Worldscape, Atmos. Photo Stephen Tiley, 1

Global Feast at Worldscape, Stratford Town Hall, London, August 2012, Atmos. Photo: Stephen Tiley.

A striking 15 x 6 x 2 metre dining table and seating ensemble for 80 people, Worldscape evokes immediate curiosity upon engagement with it as a functional object: does it represent the landscape of a specific area of the world, or all of it? Is it saying that the world’s continents and topographies should be interlinked? There is no orthogonality here: each person occupies a unique part of Worldscape’s ecosystem, sitting on its oceans, dining off its coastlines, illuminated by its cities and shadowed by the contours of its mountains.

Worldscape, Atmos, drawing

Worldscape, Atmos, 2012, drawing.

Worldscape uses the Equidistant Cylindrical map of the world, where all degrees are equal lengths in both directions. ‘Although it dates back to 100AD, it is still NASA’s digital map of choice because it clearly maps the world onto square pixels’, says Haw, who underlines its appropriateness for a dining experience by dropping its other name, Plate Carrée, into the conversation. As an inhabitable landscape, Worldscape is faithful to world geographic geometry, while being deeply unorthodox as a furniture archetype.
Worldscape, Atmos. Photo: Stephen Tiley

Worldscape, Atmos, 2012. Photo: Stephen Tiley.

Haw deliberates wants to ‘frame and prompt new, unprecedented dining relationships’, and this prompting stems from Atmos’s obsession with conjuring space from data and creating immersive ergonomic environments. The practice was also part of the team behind CLOUD, a giant floating observation deck of inflatable, LED-clad spheres at the London Olympic Park during the Games in the summer of 2012.
Worldscape, Atmos. Photo Jonathan Perugia

Worldscape, Atmos, 2012. Photo: Jonathan Perugia.
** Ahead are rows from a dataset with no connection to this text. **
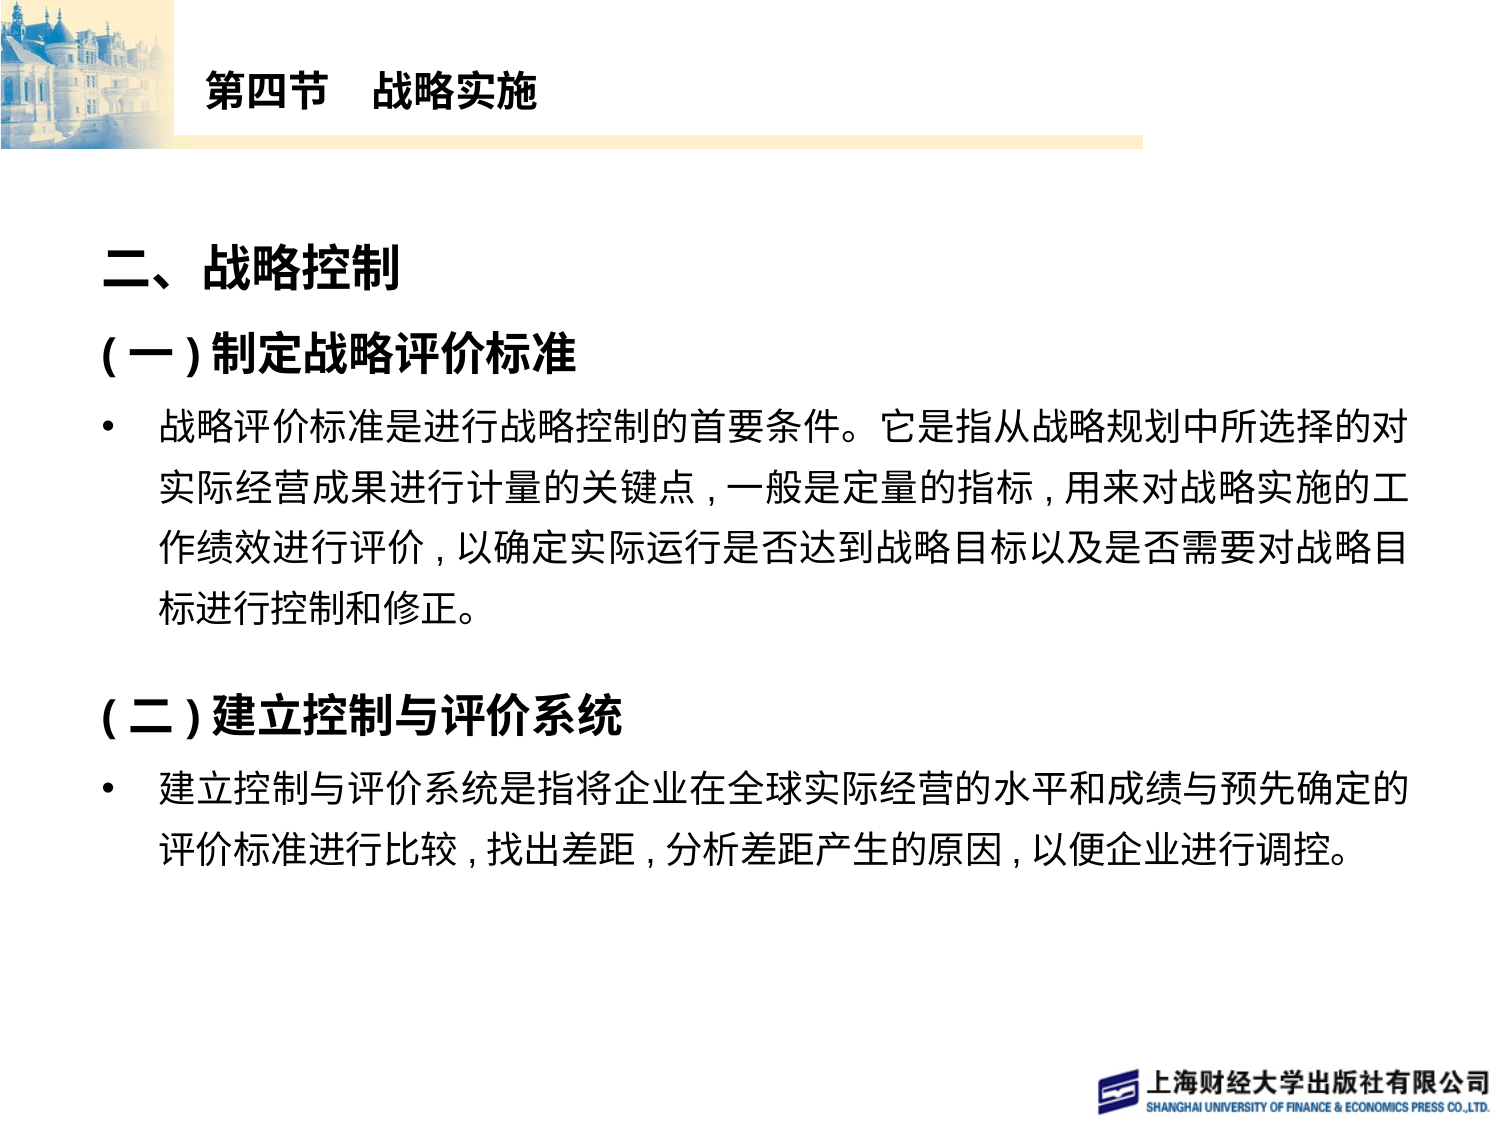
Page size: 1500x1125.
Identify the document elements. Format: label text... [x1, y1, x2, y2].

picture [1097, 1065, 1494, 1120]
list 二、战略控制 (一)制定战略评价标准 战略评价标准是进行战略控制的首要条件。它是指从战略规划中所选择的对实际经营成果进行计量的关键点,一般是定量的指标,用来对战略实施的工作绩效进行评价,以确定实际运行是否达到战略目标以及是否需要对战略目标进行控制和修正。 (二)建立控制与评价系统 建立控制与评价系统是指将企业在全球实际经营的水平和成绩与预先确定的评价标准进行比较,找出差距,分析差距产生的原因,以便企业进行调控。 [86, 207, 1425, 1071]
title 第四节 战略实施 [189, 36, 1262, 143]
picture [0, 0, 1143, 149]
The table was made using digital fabrication from 4 foot wide sheets of melamine-faced plywood cut with ultimate speed and exactitude from the computer file. It derives from the map divided into 12, each strip measuring 30 terrestrial degrees in width, and forms a grid of 36 square modules of differently shaped land masses cut at 500 metre intervals which nonetheless link together to form one single, occupiable landscape. It uses all the world’s contours – from both above and below sea level – stretching their vertical relationship, a bit like an engineer’s section of a bridge, on order to best fit the body, explains Haw. Diners sit on an interlocked bench running the length of the trench 2 km below the ocean’s surface; they eat on the sea-level coastline – the universally recognizable image of a world map – immersed in a sectional cut through the world. Beneath, ocean contours cascade; above, arrays of mountains rise up, peaking at the Himalayas at 2.1 metres. Striated with longitudinal lines, the table’s surfaces are perforated with patterns of global cities, illuminated by a local light source for each area.
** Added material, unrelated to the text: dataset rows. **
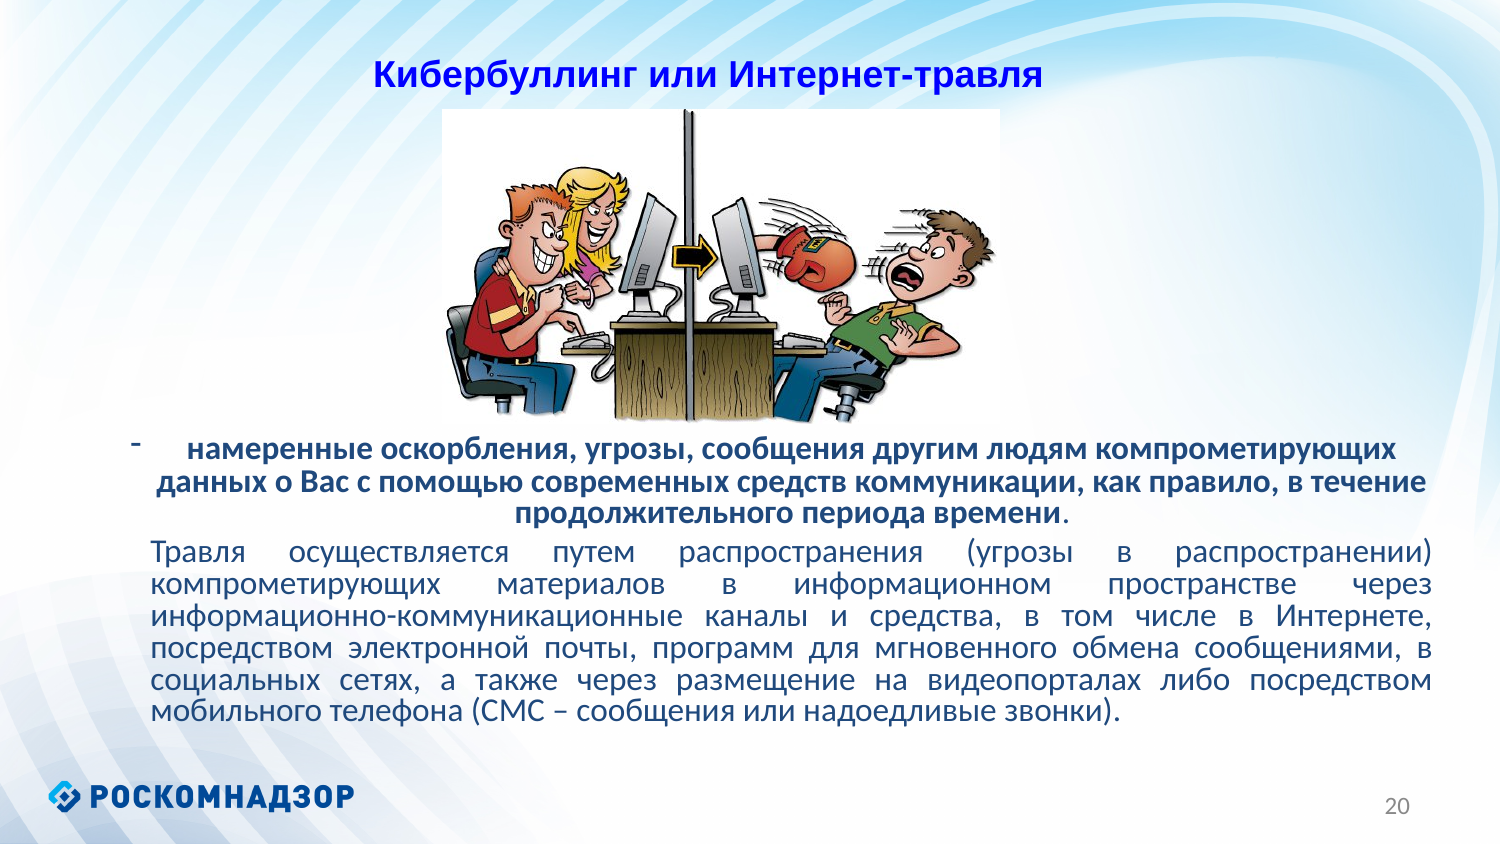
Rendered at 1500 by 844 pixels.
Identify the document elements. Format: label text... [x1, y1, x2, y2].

slide_number 20 [1074, 782, 1425, 828]
text_box [74, 33, 1425, 126]
text_box Кибербуллинг или Интернет-травля [130, 51, 1287, 102]
picture [0, 0, 1500, 844]
list намеренные оскорбления, угрозы, сообщения другим людям компрометирующих данных о Вас с помощью современных средств коммуникации, как правило, в течение продолжительного периода времени. Травля осуществляется путем распространения (угрозы в распространении) компрометирующих материалов в информационном пространстве через информационно-коммуникационные каналы и средства, в том числе в Интернете, посредством электронной почты, программ для мгновенного обмена сообщениями, в социальных сетях, а также через размещение на видеопорталах либо посредством мобильного телефона (СМС – сообщения или надоедливые звонки). [78, 426, 1450, 761]
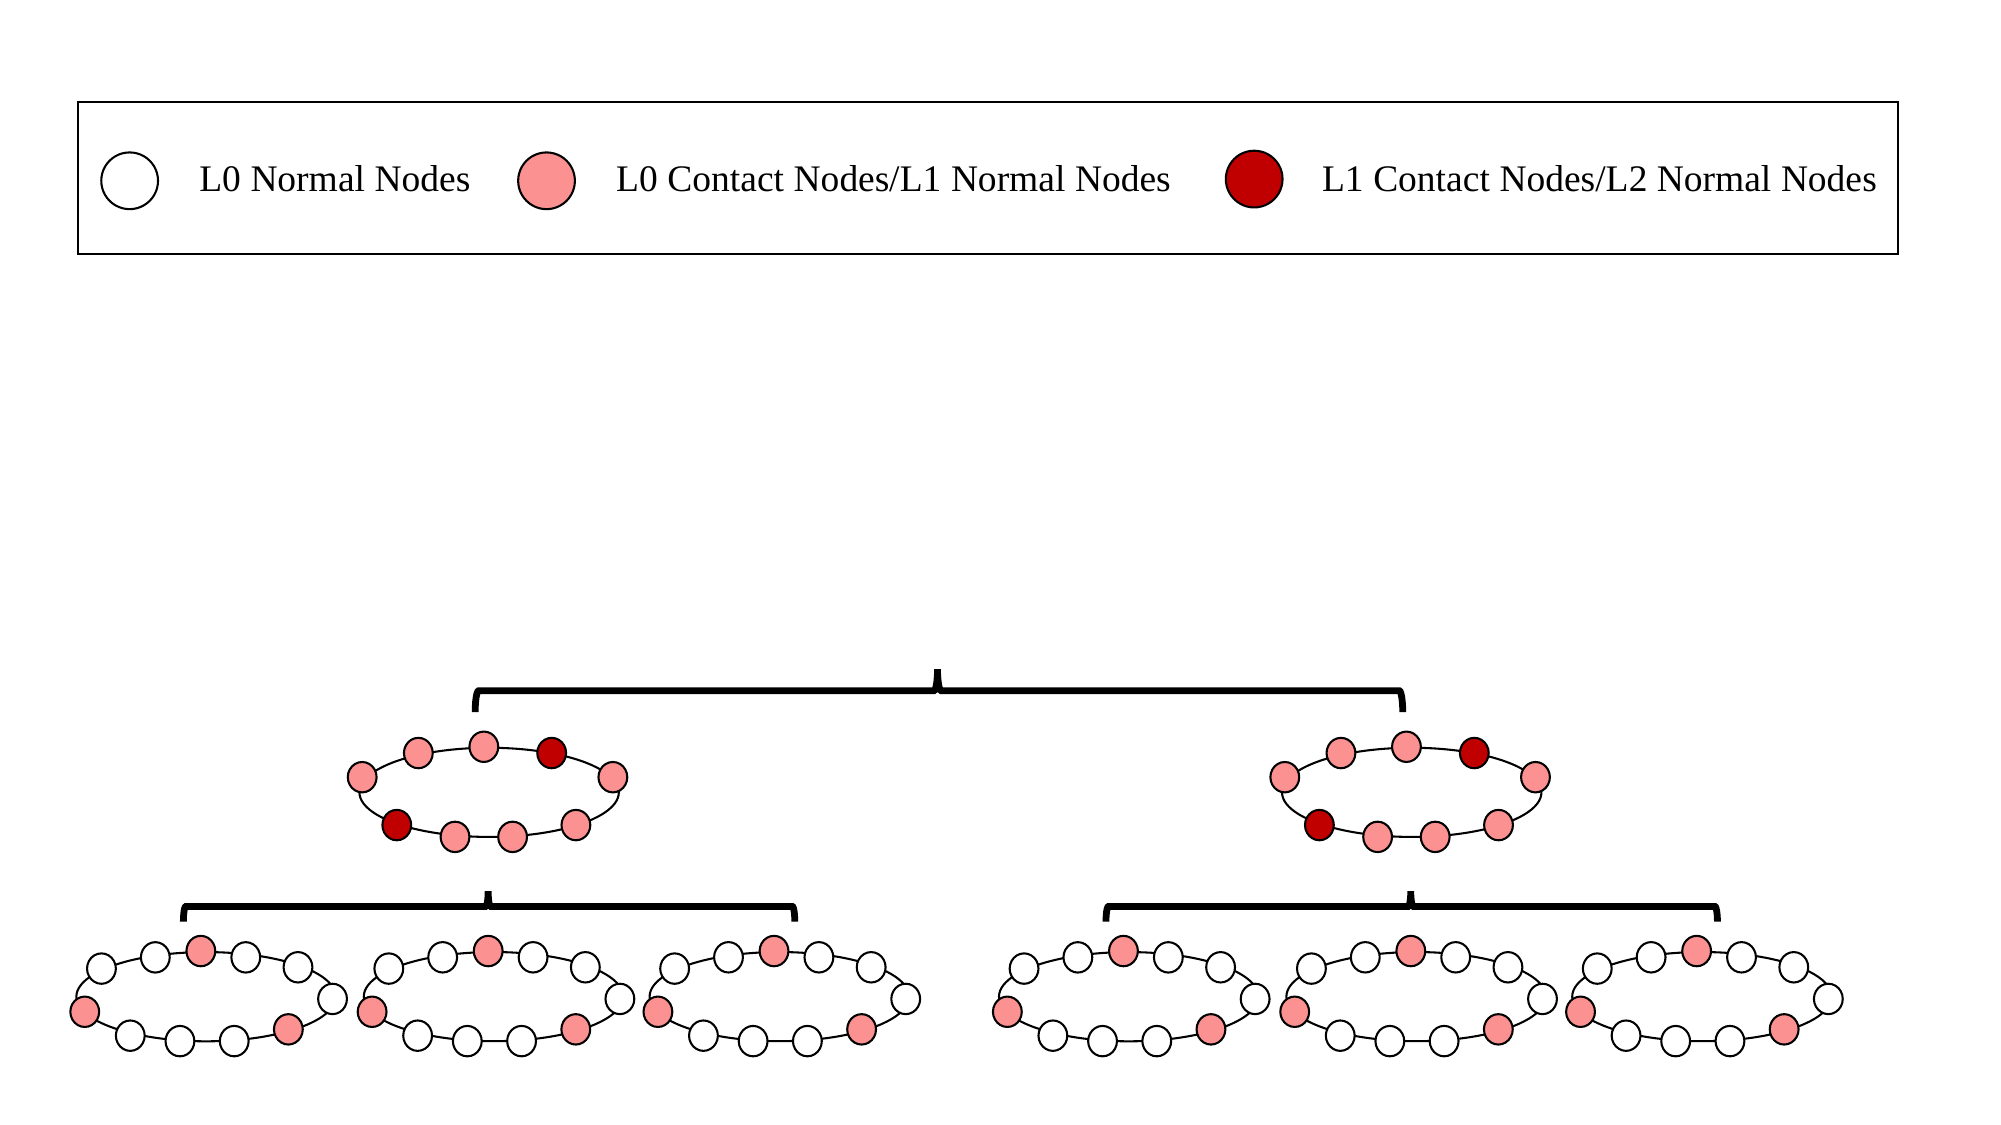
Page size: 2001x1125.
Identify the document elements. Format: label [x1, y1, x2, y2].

Haw’s highly crafted, sensual design is reconfigurable and he envisages other possible world organizations enabling ‘radical cartographic mashups’. The carved modules can interlink or detach to pack flat, and because their complex geometries conform to the terrestrial grid, longitudinal slices can be swapped and recombined to create new map forms, or parts of the table can be pulled apart to create café seating.

Worldscape, Atmos. Photo: Mat Smith.

Worldscape, Atmos, Stratford Town Hall, London, 2012. Photo: Mat Smith.
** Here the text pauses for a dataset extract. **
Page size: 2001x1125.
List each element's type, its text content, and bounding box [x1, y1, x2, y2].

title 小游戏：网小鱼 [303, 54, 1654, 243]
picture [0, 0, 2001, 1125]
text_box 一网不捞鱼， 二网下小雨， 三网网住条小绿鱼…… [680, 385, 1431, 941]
Reinventing the typical dinner party setting on trans-territorial lines – literally – Haw is less interested in merely the ergonomics of dining’s comforting physical and emotional function than experientially provoking encounters with space, place and their encounter with unfamiliar kinaesthetics.

Worldscape, Atmos. Photo Jonathan Perugia, 1

Worldscape, Atmos, 2012. Photo: Jonathan Perugia.

Worldscape was launched at the start of the London Olympics July 2012 with Global Feast, a dining experience with a menu created by Kerstin Rodgers, founder of The Underground Restaurant staged on all 20 successive evenings of at the Old Town Hall in Stratford next to the action, shifting progressively further east through all the world’s cuisines. An homage to London’s ‘world within a world, rich multiplicity of its population and extensive home restaurant food scene’, it was conceived by Latitudinal Cuisine, a collective culinary project Haw set up in April 2009, involving collective weekly dinners large and small popping up at a myriad of venues in London and beyond for which guests cook food from the latitude corresponding to the day of the year. Ranging from the Telematic, Eat with Art, Edible Edifices, Flower Food and World Christmas Cuisine, Haw’s concept, like Worldscape, is a powerful way to collapse distance and bring people together.